The papers that give us the right to exist represent the desperation of the state to know who we are, recognizing that it will always fail in this endeavour.

 

WEEK O9             

CARDS OF BELONGING

ARTIST GULLA

ARTISTIC RESPONSE 

 

DESCRIPTION: There is an image of the eye with a QR code across it and pieces of the QR code are disintegrating to reveal the eye.

Excerpt from the artist’s note:

"Dear partner, 

The use of identity cards to get through registration purposes has begun to scare me. Originally, I think they were meant to provide for us a sense of belonging. But I can’t help but feel in danger every time someone asks to link my Aadhar card, my passport, my driving license. I don’t know what they might do with that data…
Gulla,
11.11. 21

P.S. sending you two responses together cuz I couldn’t send the last week’s"

SEE-SAW REFLECTIONS

When we assume that we really know someone or something or even ourselves for that matter, it is imperative to recall that it is only through various regimes of perception that we can.

 

WEEK 09             

I TO i

ARTIST MISFIT MEDUSA

ARTISTIC RESPONSE 

 

DESCRIPTION: The image shows a cream paper burnt at the edges with dots and dashes in various colours ( blue, purple, pink, green and yellow) representing morse code. The following words are pasted at different places on the image: I made, I had, I would. I felt, I didn’t.

Excerpt from the artist’s note:

“Dear L, 

This week’s prompt was very humbling. We speak of being more than just labels or assumptions but to a bigger system, our identity will always be withheld down to numbers – bits and bytes, if you will.

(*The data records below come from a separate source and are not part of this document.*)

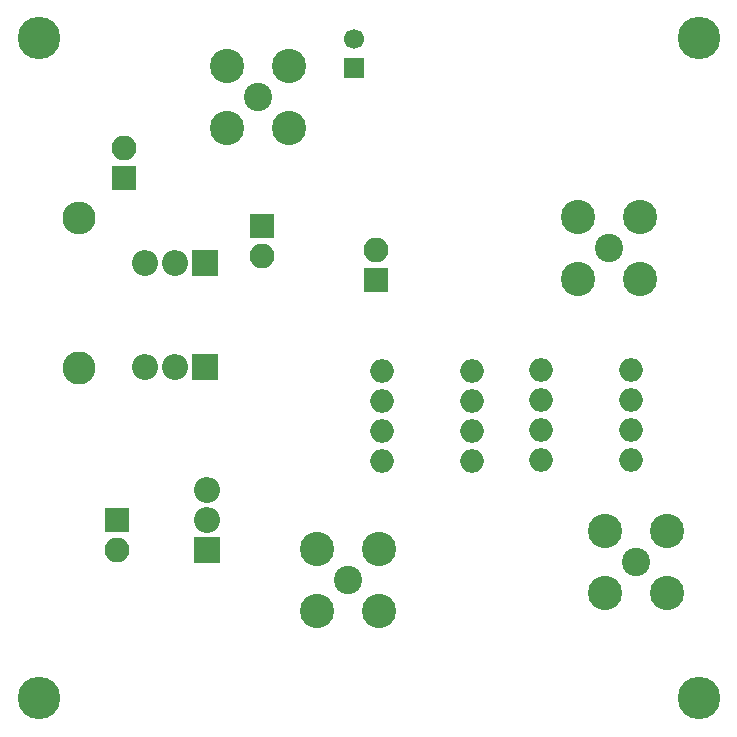
<source format=gbr>
G04 #@! TF.FileFunction,Soldermask,Bot*
%FSLAX46Y46*%
G04 Gerber Fmt 4.6, Leading zero omitted, Abs format (unit mm)*
G04 Created by KiCad (PCBNEW 4.0.6) date Thursday, June 15, 2017 'PMt' 05:18:36 PM*
%MOMM*%
%LPD*%
G01*
G04 APERTURE LIST*
%ADD10C,0.100000*%
%ADD11C,3.600000*%
%ADD12R,1.700000X1.700000*%
%ADD13C,1.700000*%
%ADD14R,2.100000X2.100000*%
%ADD15O,2.100000X2.100000*%
%ADD16R,2.200000X2.200000*%
%ADD17O,2.200000X2.200000*%
%ADD18C,2.800000*%
%ADD19O,2.800000X2.800000*%
%ADD20O,2.000000X2.000000*%
%ADD21C,2.398980*%
%ADD22C,2.900000*%
G04 APERTURE END LIST*
D10*
D11*
X118110000Y-110490000D03*
X173990000Y-110490000D03*
X173990000Y-54610000D03*
D12*
X144780000Y-57150000D03*
D13*
X144780000Y-54650000D03*
D14*
X125349000Y-66421000D03*
D15*
X125349000Y-63881000D03*
D14*
X124714000Y-95377000D03*
D15*
X124714000Y-97917000D03*
D14*
X137033000Y-70485000D03*
D15*
X137033000Y-73025000D03*
D14*
X146685000Y-75057000D03*
D15*
X146685000Y-72517000D03*
D16*
X132207000Y-82423000D03*
D17*
X129667000Y-82423000D03*
X127127000Y-82423000D03*
D16*
X132207000Y-73660000D03*
D17*
X129667000Y-73660000D03*
X127127000Y-73660000D03*
D18*
X121539000Y-82550000D03*
D19*
X121539000Y-69850000D03*
D16*
X132334000Y-97917000D03*
D17*
X132334000Y-95377000D03*
X132334000Y-92837000D03*
D11*
X118110000Y-54610000D03*
D20*
X168260038Y-82721340D03*
X168260038Y-85261340D03*
X168260038Y-87801340D03*
X168260038Y-90341340D03*
X160640038Y-90341340D03*
X160640038Y-87801340D03*
X160640038Y-85261340D03*
X160640038Y-82721340D03*
X154813000Y-82804000D03*
X154813000Y-85344000D03*
X154813000Y-87884000D03*
X154813000Y-90424000D03*
X147193000Y-90424000D03*
X147193000Y-87884000D03*
X147193000Y-85344000D03*
X147193000Y-82804000D03*
D21*
X144272000Y-100457000D03*
D22*
X146897000Y-97832000D03*
X146897000Y-103082000D03*
X141647000Y-97832000D03*
X141647000Y-103082000D03*
D21*
X166370000Y-72390000D03*
D22*
X168995000Y-69765000D03*
X168995000Y-75015000D03*
X163745000Y-69765000D03*
X163745000Y-75015000D03*
D21*
X168656000Y-98933000D03*
D22*
X166031000Y-101558000D03*
X166031000Y-96308000D03*
X171281000Y-101558000D03*
X171281000Y-96308000D03*
D21*
X136652000Y-59563000D03*
D22*
X139277000Y-56938000D03*
X139277000Y-62188000D03*
X134027000Y-56938000D03*
X134027000Y-62188000D03*
M02*

</source>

My idea for this artistic response stems from how i felt as i lay down with all my identification papers pasted on me. It felt like a journey to travel from the I to the i. 

I hope to capture how irrelevant we are in the bigger scope of things, the colours we carry, in the end, are still just data waiting to be purged from memory – from life – a little depressing, I know. But I think it also stands as a testament to how much more we can be. Our problems are miniscule compared to this scale of deep time.”




                                                                                                        Love,
                                                                                                        Misfit Medusa”

 

LISTEN TO THIS LETTER

00:00 / 00:58

SEE-SAW REFLECTIONS

Biometrics, statistics and their discontents would like us to believe that our differences are all diluted in an ocean of lines and dots, that our identities are defleshed, dehistoricized. But each line of each graph is written in our own blood, our own story of where we have been and are placed now. 

 

WEEK 10             

JEALOUS GAZE

ARTIST LAVENDAR HIPPO

ARTISTIC RESPONSE 

 

DESCRIPTION: The image comprises a hand drawn picture of two eyes with blue pupils. Underneath is the beginning of a nose that is cut off by a paper with typed font stuck on top of it. Below the paper is a fire. The write up on the paper is accessible in the transcript dropdown below.

Excerpt from the artist’s note:

“Dear Morty Smith

 

I finally decided that I will go to an art exhibition happening close to my house. I did not know what the exhibition was on. When I went there I realised that the exhibition was on Indian pride. The entire exhibition was Savarnas on full display. I did not see anything or any art representation from anyone who weren’t hindu. Needless to say this angered me and my artistic response could not have been about the art itself. Thankfully I went with a friend...I was very happy to have been with her in an art space again because we occupied them very differently

…”

SEE-SAW REFLECTIONS

If tradition could empathise with the present, would that necessitate its own annihilation?